Closed crozhon closed 3 years ago
We need a little bit more information to try to see what is going on. Which GPU is it? Is there a way you can point us to the exact same version of the application? Thanks,
Thanks for responding so quickly. This is with an RTX2080Ti, SM7.5.
The application is pbrtv4 from the latest master (ea9e5fdef6), which is available here on github and is pretty easy to build. All you to build is OPTIX and it uses cmake. It's a ray-tracer that's been adapted from CPU-code, so some of the kernels look a bit nasty.
I was able to isolate a specific set of kernels as the issue. When you comment out the contents of EvaluateMaterialAndBSDF specified in src/pbrt/gpu/surfscatter.cpp (https://github.com/mmp/pbrt-v4/blob/master/src/pbrt/gpu/surfscatter.cpp), the problem is eliminated and I'm able to instrument the application as expected. So it seems related to the lambda specified by that function. I can try and come up with a smaller self-contained example if this isn't enough to go on.
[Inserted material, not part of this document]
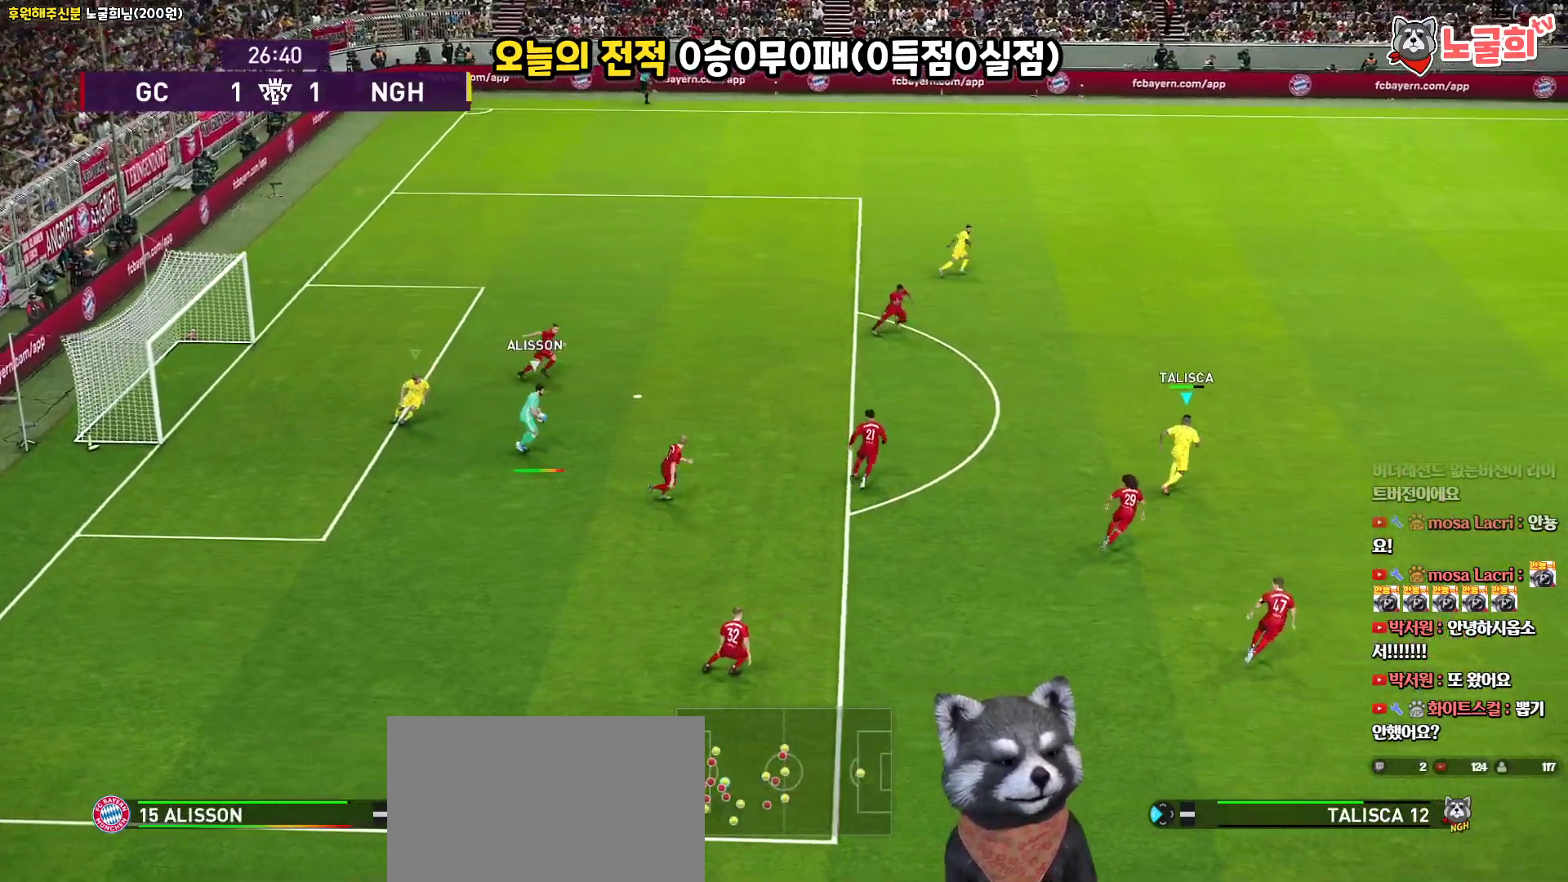
{"buttons": [], "left_stick": "right", "right_stick": "center", "events": []}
I was able to reproduce on my side and I will try to work on it this week. Thanks for pointing this out!
The issue should be resolved in NVBit version 1.5 (just released). Please let us know if it works for you. Thanks again for reporting.
Forgot to comment, but this worked perfectly. Thanks so much for your effort on it.
I'm trying to use NVBit to profile an application. I obtain a Segmentation Fault after the first call to cudaMemcpyToSymbol. It seems that nvbit_at_init() and nvbit_at_cuda_event() are being called. I also tried CUDA_INJECTION64_PATH instead of LD_PRELOAD.
Here's a stack trace from cuda-gdb. It seems there's a recursive loop of sorts in compute_max_stack_size? Any ideas why this might be?
System Configuration: nvcc: release 11.0, V11.0.194 Driver Version: 450.57 CUDA Version: 11.0
I confirmed everything works properly with the vectoradd example, so I don't think it's an issue with my system configuration. Does anyone have any insight into what's going on here?